TO-DO ITEM:
Set down the data again exactly. Pictures are not part of the copy.

Lens and sensor parameters:
........
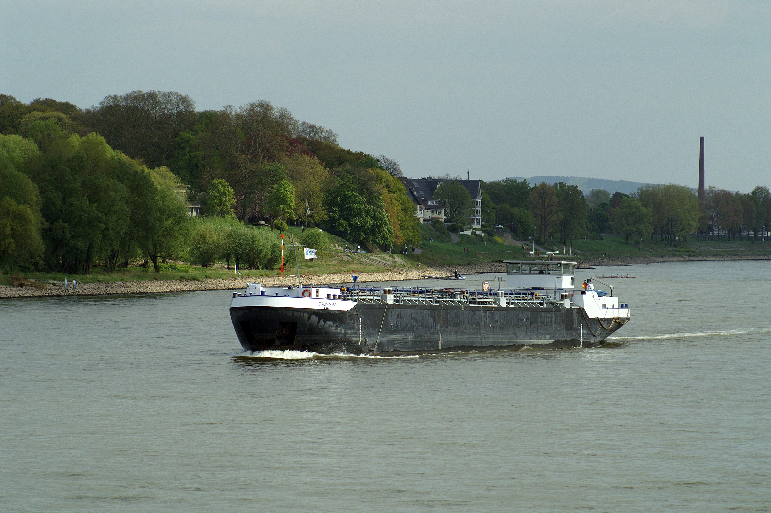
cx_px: 386
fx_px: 4814
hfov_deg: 9.2
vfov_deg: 6.1
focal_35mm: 225
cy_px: 256
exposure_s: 1/500
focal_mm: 150
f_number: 6.3
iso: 100
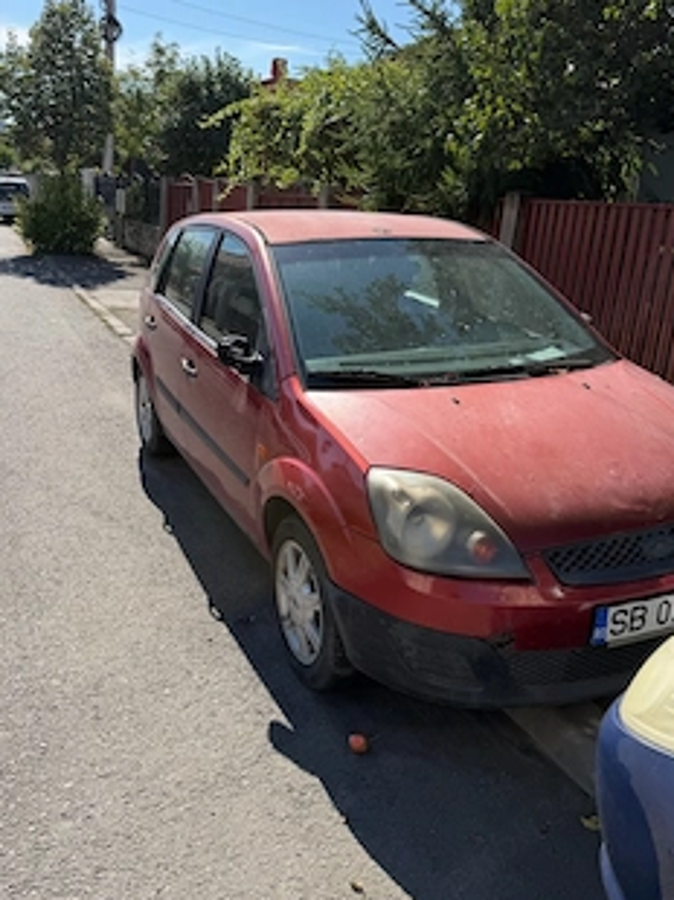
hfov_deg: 45.3
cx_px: 369
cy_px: 406
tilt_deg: -14.3
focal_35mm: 31
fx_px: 806
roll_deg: -3.7
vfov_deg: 58.3
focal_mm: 6.76
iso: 100
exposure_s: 1/3759
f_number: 1.78
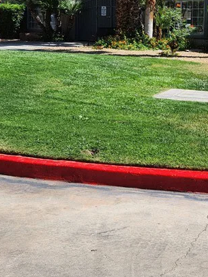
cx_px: 168
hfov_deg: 24.8
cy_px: 50
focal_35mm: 58
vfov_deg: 32.2
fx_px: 464
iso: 20
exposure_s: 1/1584
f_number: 1.8
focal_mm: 5.4
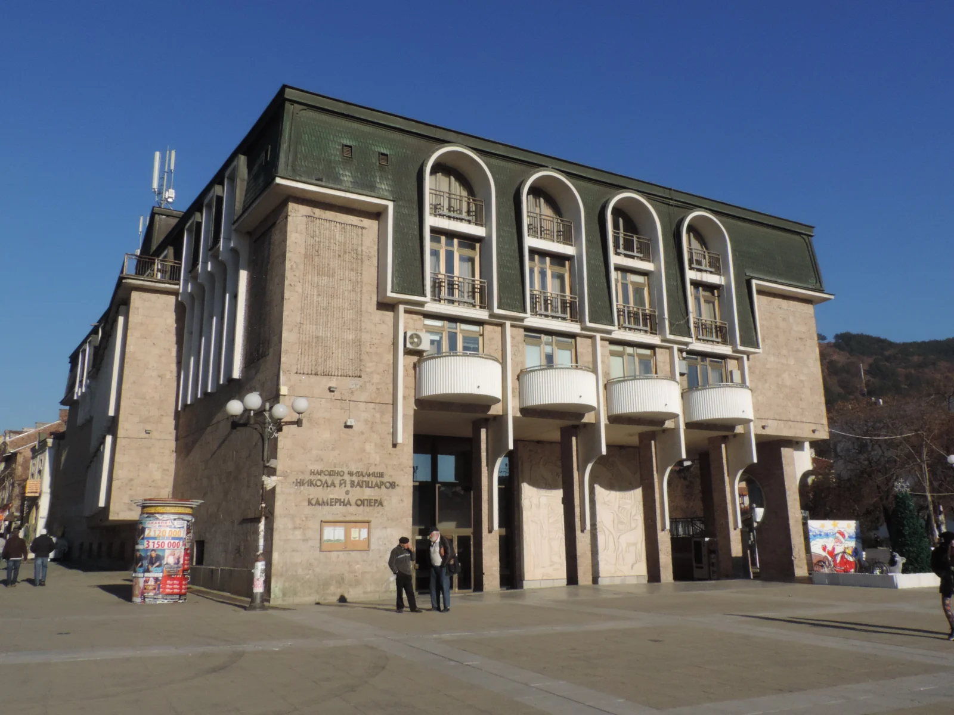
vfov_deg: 49.7
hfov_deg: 63.4
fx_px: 772
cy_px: 358
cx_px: 477
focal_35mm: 28
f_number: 7.6
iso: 400
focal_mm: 4.9
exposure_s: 1/1600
........
ANSWER FOR THIS EXERCISE:
cx_px: 386
fx_px: 4814
hfov_deg: 9.2
vfov_deg: 6.1
focal_35mm: 225
cy_px: 256
exposure_s: 1/500
focal_mm: 150
f_number: 6.3
iso: 100
hfov_deg: 45.3
cx_px: 369
cy_px: 406
tilt_deg: -14.3
focal_35mm: 31
fx_px: 806
roll_deg: -3.7
vfov_deg: 58.3
focal_mm: 6.76
iso: 100
exposure_s: 1/3759
f_number: 1.78
cx_px: 168
hfov_deg: 24.8
cy_px: 50
focal_35mm: 58
vfov_deg: 32.2
fx_px: 464
iso: 20
exposure_s: 1/1584
f_number: 1.8
focal_mm: 5.4
vfov_deg: 49.7
hfov_deg: 63.4
fx_px: 772
cy_px: 358
cx_px: 477
focal_35mm: 28
f_number: 7.6
iso: 400
focal_mm: 4.9
exposure_s: 1/1600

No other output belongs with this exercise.